How much stopping power do you realistically need? A .44 Magnum or a .50 caliber Desert Eagle are great for showing off your ego, shooting elephants and shooting through houses. The courts will probably consider it overkill when it comes to self defense. Keep that in mind. 9mm, .40, .45, and .357 are your best bets.
Carry factory ammunition in your conceal carry weapon. Reloads are great for target practice, not for self defense. A prosecuting attorney may go after the fact that you had reloads in your weapon when you used it and that may not sit well in your favor when you have your day in court. The goal of your ammunition should be to stop your target, not stop your target and the 12 other people in the vicinity. No reloads while conceal carrying.
Armor piercing rounds, if you can get them, are a bad idea too. Know why? Because they can go through all sorts of materials and hit bystanders, and they make you look like a cop killer. Do you want that when you have your day in court?
If you have stuck with me this far, I’m now going to give you the 3 things that I mentioned in the title of this essay.

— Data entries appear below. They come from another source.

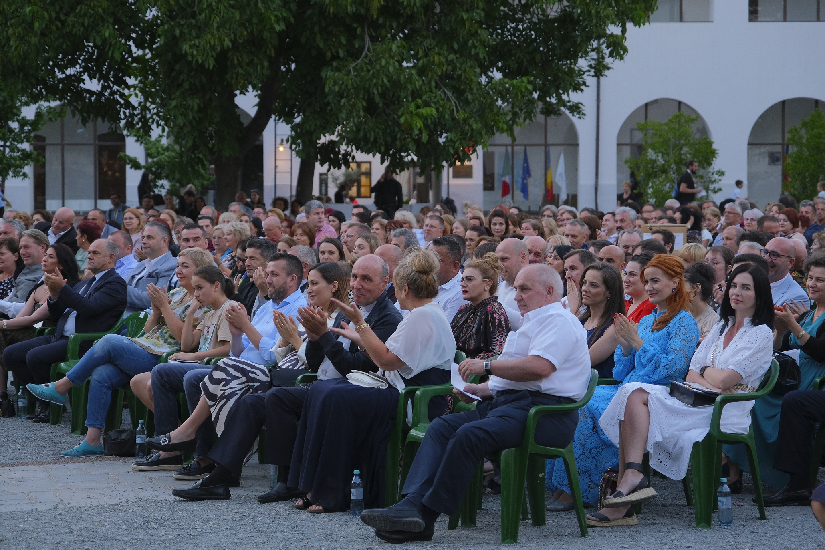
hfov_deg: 21.5
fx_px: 2177
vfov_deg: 14.4
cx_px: 412
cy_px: 275
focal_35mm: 95
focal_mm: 63
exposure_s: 1/125
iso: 1250
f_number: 4
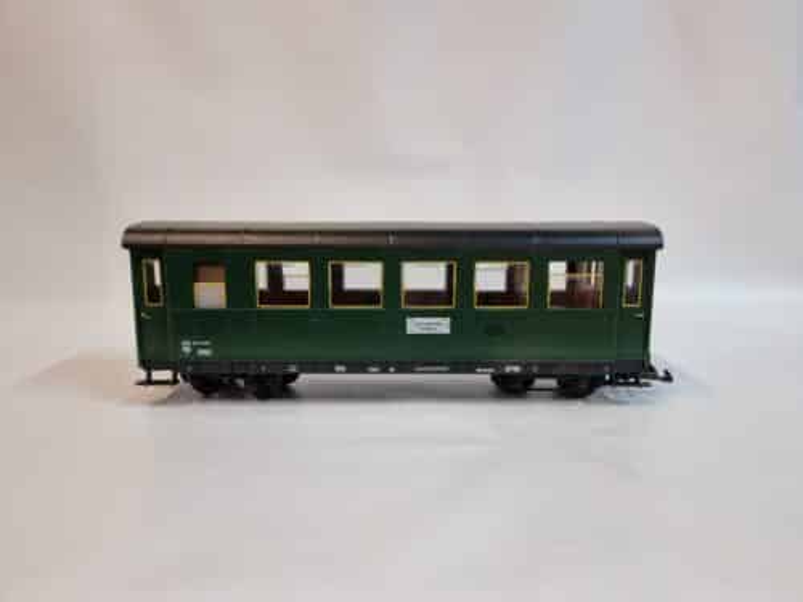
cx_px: 402
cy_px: 301
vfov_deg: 56.8
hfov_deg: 71.6
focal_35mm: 24
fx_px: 557
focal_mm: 6.7
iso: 200
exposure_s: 1/100
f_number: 1.8
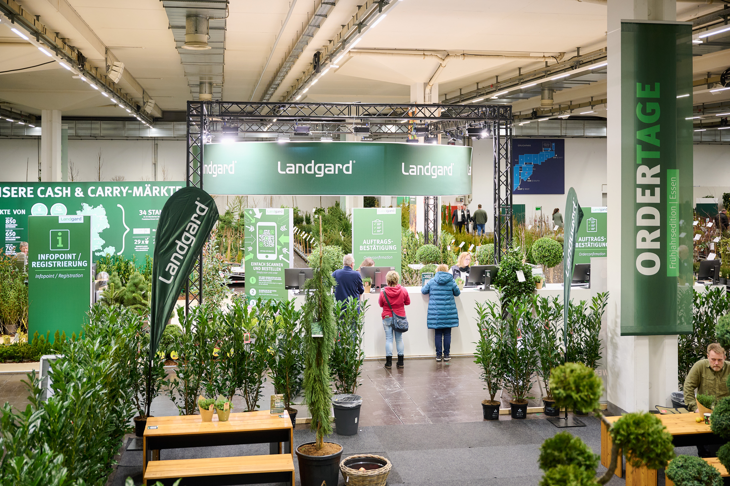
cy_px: 243
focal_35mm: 40
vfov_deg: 33.4
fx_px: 811
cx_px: 365
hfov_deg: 48.5
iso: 500
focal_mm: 40
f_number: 2.8
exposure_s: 1/80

Let’s call them CCR. No, that’s not short for Creedence Clearwater Revival.
CCR stands for:
- Cost. A conceal carry firearm will usually cost you more than its full sized counterpart. You get a smaller sized gun for a bigger price tag.
- Capacity. A conceal carry firearm usually holds way less ammunition than its full sized counterpart. Keep that in mind.

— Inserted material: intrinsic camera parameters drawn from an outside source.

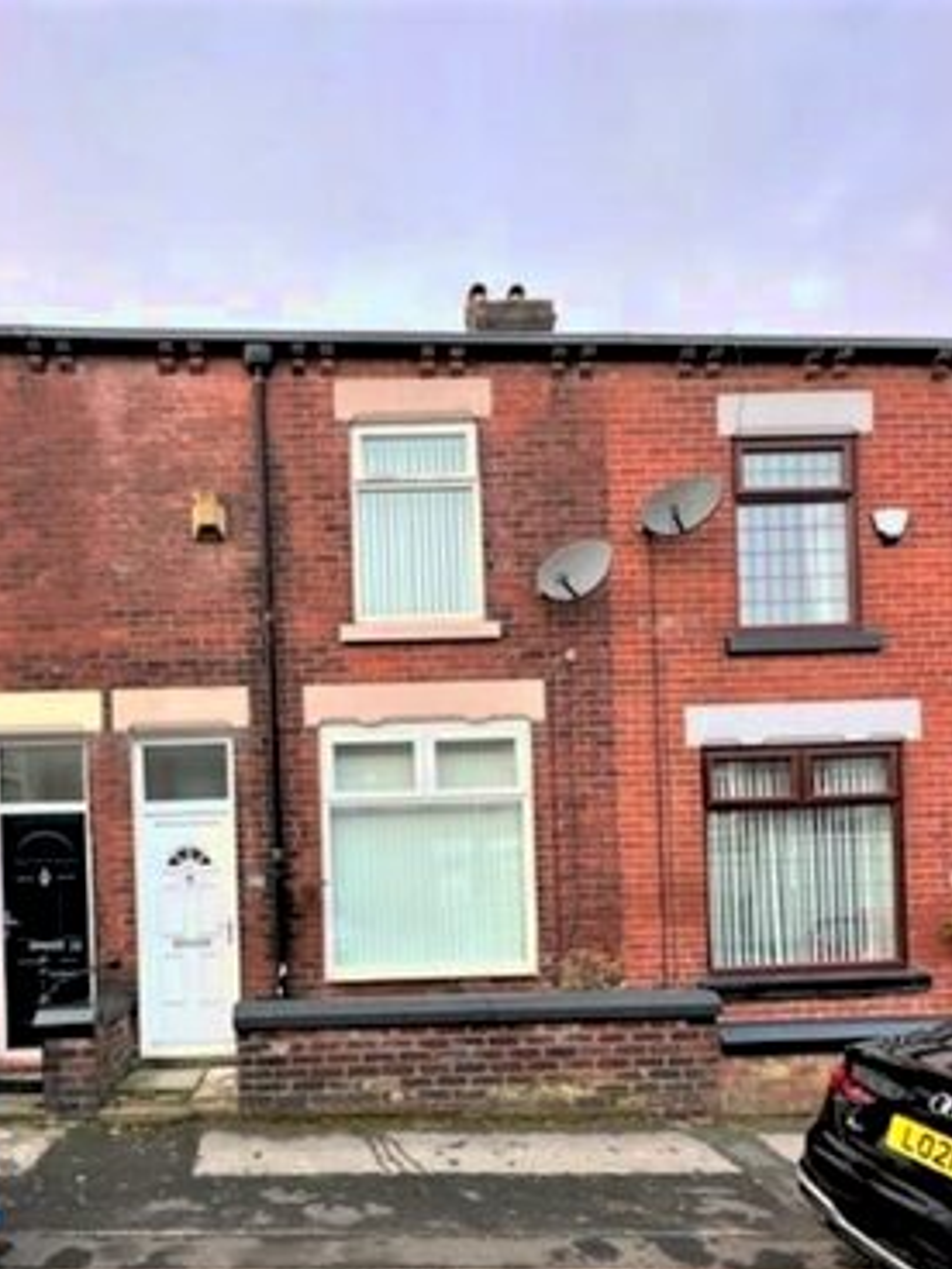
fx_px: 733
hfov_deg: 64.1
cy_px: 902
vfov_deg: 77.5
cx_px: 310
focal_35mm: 20
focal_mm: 2.22
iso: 40
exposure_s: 1/184
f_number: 2.2
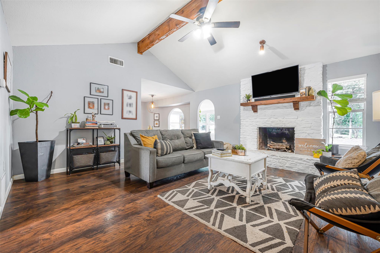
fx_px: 148
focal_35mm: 14
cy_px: 126
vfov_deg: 81.2
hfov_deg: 104.3
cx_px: 190
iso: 250
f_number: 11
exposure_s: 2
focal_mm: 14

- Recoil. A conceal carry firearm can be made of much lighter material than its full sized counterpart and since it is smaller, it is usually quite a bit lighter. Less weight of the firearm, more noticeable recoil. I’ve shot several conceal carry firearms that had a much greater recoil than their full sized counterparts, it was interesting to say the least. Try shooting a 4 inch or 6 inch barrel .357 Magnum and then shoot its conceal carry equivalent.
So what are my personal thoughts on buying a firearm that has been made specifically for conceal carry? Out of all the handguns that I own, only two of them are actually considered conceal carry. I have a Walther PPS and a Ruger LCP. Both of these purchases were made in the last couple of years. Before that, all I carried was full sized handguns. I still carry my full sized .40 concealed. I still carry my full sized .45 concealed. I have no problems concealing any of mine. It’s a matter of personal choice and preference when it comes down to it. Personally I like a cheaper price tag, more ammunition capacity, and less recoil. But that’s just me.
So let’s recap:
- Don’t skimp on price
- Know why you are getting this weapon and know what it can do.
- Get training and practice a lot. Become very familiar with your firearm.
- Factory made ammunition only for whatever you conceal carry when you carry.
- Know the laws where you live and where you are traveling.
Keep yourself and those you care about, safe. Stay out of prison. Stay alive.